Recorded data

===

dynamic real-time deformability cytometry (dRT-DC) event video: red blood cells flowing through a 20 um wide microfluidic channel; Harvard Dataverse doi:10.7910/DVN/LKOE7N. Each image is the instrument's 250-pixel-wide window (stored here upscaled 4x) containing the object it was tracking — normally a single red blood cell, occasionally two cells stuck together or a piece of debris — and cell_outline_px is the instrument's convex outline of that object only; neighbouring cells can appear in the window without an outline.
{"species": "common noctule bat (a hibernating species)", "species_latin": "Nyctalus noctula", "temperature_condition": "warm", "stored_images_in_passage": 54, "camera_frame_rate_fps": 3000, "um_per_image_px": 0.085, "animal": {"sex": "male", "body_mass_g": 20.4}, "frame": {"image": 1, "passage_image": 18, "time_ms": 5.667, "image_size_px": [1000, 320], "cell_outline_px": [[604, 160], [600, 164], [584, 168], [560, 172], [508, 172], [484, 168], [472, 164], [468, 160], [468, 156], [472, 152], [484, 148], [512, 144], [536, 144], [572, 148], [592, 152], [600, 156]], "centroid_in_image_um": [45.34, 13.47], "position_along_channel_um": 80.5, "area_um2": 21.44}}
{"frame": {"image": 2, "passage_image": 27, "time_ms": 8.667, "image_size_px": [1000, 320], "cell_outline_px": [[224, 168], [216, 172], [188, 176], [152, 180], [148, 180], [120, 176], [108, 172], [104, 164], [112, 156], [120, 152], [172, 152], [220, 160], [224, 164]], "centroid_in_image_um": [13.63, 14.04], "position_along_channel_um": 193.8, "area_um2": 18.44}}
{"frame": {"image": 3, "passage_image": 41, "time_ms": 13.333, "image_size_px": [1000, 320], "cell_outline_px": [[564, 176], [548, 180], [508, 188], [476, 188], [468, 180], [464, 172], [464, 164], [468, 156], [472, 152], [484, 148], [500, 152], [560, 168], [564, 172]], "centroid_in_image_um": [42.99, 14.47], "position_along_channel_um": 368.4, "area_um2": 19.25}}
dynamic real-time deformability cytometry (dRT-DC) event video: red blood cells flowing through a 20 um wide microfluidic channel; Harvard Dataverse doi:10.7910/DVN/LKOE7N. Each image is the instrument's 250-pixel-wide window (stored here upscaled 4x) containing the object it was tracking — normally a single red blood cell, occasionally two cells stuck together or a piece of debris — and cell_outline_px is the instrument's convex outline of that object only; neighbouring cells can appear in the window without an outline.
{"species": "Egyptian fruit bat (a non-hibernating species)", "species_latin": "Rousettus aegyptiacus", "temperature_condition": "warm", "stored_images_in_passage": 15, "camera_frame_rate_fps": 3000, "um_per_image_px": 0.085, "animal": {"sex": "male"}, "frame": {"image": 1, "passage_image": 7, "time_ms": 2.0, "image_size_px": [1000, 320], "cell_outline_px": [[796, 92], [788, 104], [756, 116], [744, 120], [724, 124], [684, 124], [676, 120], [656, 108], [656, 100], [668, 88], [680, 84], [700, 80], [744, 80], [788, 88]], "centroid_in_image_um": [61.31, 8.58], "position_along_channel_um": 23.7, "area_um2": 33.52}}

===

_Set exercise_
Without omitting anything, output the entries exactly.

_Correct answer_
dynamic real-time deformability cytometry (dRT-DC) event video: red blood cells flowing through a 20 um wide microfluidic channel; Harvard Dataverse doi:10.7910/DVN/LKOE7N. Each image is the instrument's 250-pixel-wide window (stored here upscaled 4x) containing the object it was tracking — normally a single red blood cell, occasionally two cells stuck together or a piece of debris — and cell_outline_px is the instrument's convex outline of that object only; neighbouring cells can appear in the window without an outline.
{"species": "common noctule bat (a hibernating species)", "species_latin": "Nyctalus noctula", "temperature_condition": "warm", "stored_images_in_passage": 54, "camera_frame_rate_fps": 3000, "um_per_image_px": 0.085, "animal": {"sex": "male", "body_mass_g": 20.4}, "frame": {"image": 1, "passage_image": 18, "time_ms": 5.667, "image_size_px": [1000, 320], "cell_outline_px": [[604, 160], [600, 164], [584, 168], [560, 172], [508, 172], [484, 168], [472, 164], [468, 160], [468, 156], [472, 152], [484, 148], [512, 144], [536, 144], [572, 148], [592, 152], [600, 156]], "centroid_in_image_um": [45.34, 13.47], "position_along_channel_um": 80.5, "area_um2": 21.44}}
{"frame": {"image": 2, "passage_image": 27, "time_ms": 8.667, "image_size_px": [1000, 320], "cell_outline_px": [[224, 168], [216, 172], [188, 176], [152, 180], [148, 180], [120, 176], [108, 172], [104, 164], [112, 156], [120, 152], [172, 152], [220, 160], [224, 164]], "centroid_in_image_um": [13.63, 14.04], "position_along_channel_um": 193.8, "area_um2": 18.44}}
{"frame": {"image": 3, "passage_image": 41, "time_ms": 13.333, "image_size_px": [1000, 320], "cell_outline_px": [[564, 176], [548, 180], [508, 188], [476, 188], [468, 180], [464, 172], [464, 164], [468, 156], [472, 152], [484, 148], [500, 152], [560, 168], [564, 172]], "centroid_in_image_um": [42.99, 14.47], "position_along_channel_um": 368.4, "area_um2": 19.25}}
dynamic real-time deformability cytometry (dRT-DC) event video: red blood cells flowing through a 20 um wide microfluidic channel; Harvard Dataverse doi:10.7910/DVN/LKOE7N. Each image is the instrument's 250-pixel-wide window (stored here upscaled 4x) containing the object it was tracking — normally a single red blood cell, occasionally two cells stuck together or a piece of debris — and cell_outline_px is the instrument's convex outline of that object only; neighbouring cells can appear in the window without an outline.
{"species": "Egyptian fruit bat (a non-hibernating species)", "species_latin": "Rousettus aegyptiacus", "temperature_condition": "warm", "stored_images_in_passage": 15, "camera_frame_rate_fps": 3000, "um_per_image_px": 0.085, "animal": {"sex": "male"}, "frame": {"image": 1, "passage_image": 7, "time_ms": 2.0, "image_size_px": [1000, 320], "cell_outline_px": [[796, 92], [788, 104], [756, 116], [744, 120], [724, 124], [684, 124], [676, 120], [656, 108], [656, 100], [668, 88], [680, 84], [700, 80], [744, 80], [788, 88]], "centroid_in_image_um": [61.31, 8.58], "position_along_channel_um": 23.7, "area_um2": 33.52}}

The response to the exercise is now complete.